Their language model experts might have a somewhat high annual attrition rate.
I just looked up the authors on Google Brain’s Attention is All You Need, and all but one have left Google after 5.25 years, many for startups, and one for OpenAI. That works out to an annual attrition of 33%.
For DeepMind’s Chinchilla paper, 6 of 22 researchers have been lost in 1 year: 4 to OpenAI and 2 to startups. That’s 27% annual attrition.
By contrast, 16 or 17 of the 30 authors on the GPT-3 paper seem to still be at OpenAI, 2.75 years later, which works out to 20% annual attrition. Notably, of those who have left, not a one has left for Google or DeepMind, though interestingly, 8 have left for Anthropic. (Admittedly, this somewhat reflects the relative newness and growth rates of Google/DeepMind, OpenAI, and Anthropic, since a priori we expect more migration from slow-growing orgs to fast-growing orgs than vice versa.)
It’s broadly reported that Google as an organization struggles with stifling bureaucracy and a lack of urgency. (This was also my observation working there more than ten years ago, and I expect it’s gotten worse since.)
If a major fraction of all resources at the top 5–10 labs were reallocated to “us[ing] this pause to jointly develop and implement a set of shared safety protocols”, that seems like it would be a good thing to me.
However, the letter offers no guidance as to what fraction of resources to dedicate to this joint safety work.
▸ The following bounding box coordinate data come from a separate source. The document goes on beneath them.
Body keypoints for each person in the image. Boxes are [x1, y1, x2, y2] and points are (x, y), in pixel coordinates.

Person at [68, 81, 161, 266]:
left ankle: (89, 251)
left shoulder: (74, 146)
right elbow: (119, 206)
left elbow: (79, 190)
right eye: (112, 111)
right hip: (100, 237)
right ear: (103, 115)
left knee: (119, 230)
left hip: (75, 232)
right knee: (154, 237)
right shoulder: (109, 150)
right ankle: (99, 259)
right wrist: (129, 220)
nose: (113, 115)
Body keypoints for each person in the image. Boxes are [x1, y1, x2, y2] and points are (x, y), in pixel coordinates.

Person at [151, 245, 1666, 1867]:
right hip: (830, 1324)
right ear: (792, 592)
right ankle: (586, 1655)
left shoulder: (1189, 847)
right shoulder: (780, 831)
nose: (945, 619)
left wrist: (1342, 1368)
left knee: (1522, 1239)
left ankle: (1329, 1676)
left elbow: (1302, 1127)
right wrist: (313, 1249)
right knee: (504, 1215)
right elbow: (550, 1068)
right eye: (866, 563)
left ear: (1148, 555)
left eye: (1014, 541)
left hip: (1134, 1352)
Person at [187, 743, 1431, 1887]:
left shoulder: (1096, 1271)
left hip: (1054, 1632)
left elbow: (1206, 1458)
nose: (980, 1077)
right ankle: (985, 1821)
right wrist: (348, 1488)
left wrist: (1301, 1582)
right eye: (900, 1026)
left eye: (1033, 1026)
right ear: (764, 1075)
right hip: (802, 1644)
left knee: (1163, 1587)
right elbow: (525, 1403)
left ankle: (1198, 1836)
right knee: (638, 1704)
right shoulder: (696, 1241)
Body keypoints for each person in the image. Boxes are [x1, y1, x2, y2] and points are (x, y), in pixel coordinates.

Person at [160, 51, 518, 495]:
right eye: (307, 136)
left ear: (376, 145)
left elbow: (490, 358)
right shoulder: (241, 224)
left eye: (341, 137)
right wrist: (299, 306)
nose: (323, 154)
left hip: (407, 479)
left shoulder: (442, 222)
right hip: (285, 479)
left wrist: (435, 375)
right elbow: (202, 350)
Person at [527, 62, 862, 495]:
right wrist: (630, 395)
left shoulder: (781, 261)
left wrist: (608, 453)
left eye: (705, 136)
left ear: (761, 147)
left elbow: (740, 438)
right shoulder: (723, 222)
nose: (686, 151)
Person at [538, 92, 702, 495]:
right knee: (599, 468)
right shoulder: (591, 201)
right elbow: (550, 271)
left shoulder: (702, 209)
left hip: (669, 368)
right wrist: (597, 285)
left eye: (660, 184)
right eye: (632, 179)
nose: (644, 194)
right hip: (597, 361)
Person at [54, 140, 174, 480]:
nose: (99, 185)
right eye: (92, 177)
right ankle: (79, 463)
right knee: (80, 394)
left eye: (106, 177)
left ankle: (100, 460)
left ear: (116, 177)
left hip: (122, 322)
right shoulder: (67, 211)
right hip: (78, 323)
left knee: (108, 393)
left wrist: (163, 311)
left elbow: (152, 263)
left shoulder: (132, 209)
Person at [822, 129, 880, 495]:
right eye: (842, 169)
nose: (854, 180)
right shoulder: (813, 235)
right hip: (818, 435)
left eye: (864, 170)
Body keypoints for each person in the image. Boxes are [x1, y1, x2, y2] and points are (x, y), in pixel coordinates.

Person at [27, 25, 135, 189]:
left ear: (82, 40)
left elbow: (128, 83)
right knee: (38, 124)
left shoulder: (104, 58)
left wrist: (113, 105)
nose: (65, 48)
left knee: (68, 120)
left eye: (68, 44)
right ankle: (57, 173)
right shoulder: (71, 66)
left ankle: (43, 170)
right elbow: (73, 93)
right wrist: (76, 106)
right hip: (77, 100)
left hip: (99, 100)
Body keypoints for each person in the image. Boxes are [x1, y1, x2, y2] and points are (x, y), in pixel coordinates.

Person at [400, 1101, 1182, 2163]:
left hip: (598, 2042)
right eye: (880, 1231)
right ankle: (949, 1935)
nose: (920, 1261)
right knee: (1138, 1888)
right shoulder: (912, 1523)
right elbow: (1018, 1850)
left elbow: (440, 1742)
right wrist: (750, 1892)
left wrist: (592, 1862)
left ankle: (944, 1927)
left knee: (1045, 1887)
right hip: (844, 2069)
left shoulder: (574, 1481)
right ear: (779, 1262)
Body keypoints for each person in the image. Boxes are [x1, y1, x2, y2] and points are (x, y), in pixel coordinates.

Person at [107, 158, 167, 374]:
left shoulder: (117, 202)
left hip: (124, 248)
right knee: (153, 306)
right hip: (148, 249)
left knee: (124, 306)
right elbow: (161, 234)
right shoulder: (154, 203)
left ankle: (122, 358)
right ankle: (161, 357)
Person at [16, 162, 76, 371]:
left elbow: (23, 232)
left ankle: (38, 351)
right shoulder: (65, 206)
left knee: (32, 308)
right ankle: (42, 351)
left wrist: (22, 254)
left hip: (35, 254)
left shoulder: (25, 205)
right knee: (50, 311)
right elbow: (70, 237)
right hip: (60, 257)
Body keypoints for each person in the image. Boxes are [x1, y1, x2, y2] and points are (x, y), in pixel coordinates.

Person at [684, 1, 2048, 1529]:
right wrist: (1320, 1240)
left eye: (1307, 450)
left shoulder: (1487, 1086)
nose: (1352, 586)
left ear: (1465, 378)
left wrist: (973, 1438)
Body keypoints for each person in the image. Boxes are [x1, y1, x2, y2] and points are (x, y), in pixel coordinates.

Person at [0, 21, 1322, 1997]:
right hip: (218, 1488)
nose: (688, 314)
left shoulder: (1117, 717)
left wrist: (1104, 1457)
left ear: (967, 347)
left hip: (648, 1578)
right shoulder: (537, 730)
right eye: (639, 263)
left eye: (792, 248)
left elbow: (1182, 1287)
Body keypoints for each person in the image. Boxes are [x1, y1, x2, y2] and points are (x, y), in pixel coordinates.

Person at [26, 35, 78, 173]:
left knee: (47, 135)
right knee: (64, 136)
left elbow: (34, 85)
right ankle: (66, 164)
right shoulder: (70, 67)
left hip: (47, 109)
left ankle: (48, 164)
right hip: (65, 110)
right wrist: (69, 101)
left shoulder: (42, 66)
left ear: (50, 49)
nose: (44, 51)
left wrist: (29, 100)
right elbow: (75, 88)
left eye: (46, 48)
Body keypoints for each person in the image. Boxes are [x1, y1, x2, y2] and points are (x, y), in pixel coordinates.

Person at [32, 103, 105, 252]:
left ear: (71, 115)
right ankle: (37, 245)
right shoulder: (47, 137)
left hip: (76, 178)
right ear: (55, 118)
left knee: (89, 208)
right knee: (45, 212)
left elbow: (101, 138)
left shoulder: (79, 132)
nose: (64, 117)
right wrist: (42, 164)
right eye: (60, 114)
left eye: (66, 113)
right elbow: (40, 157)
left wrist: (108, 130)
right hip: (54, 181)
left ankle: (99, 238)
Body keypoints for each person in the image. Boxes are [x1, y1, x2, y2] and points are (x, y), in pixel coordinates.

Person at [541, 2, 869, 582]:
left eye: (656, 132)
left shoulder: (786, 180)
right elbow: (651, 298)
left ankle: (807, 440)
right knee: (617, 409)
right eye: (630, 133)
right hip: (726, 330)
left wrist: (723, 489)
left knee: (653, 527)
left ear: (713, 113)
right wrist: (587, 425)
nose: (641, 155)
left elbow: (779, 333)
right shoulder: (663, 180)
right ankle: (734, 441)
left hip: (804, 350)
Thus, we can expect that DeepMind and others might each devote a couple teams to that effort, but probably not substantially halt progress at their capabilities frontier.
The only player who is effectively being asked to halt progress at its capabilities frontier is OpenAI, and that seems dangerous to me for the reasons I stated above.
One’s credibility would be less of course, but Eliezer is not the one who would be implementing the hypothetical policy (that would be various governments), so it’s not his credibility that’s relevant here.
I don’t have much sense he’s holding back his real views on the matter.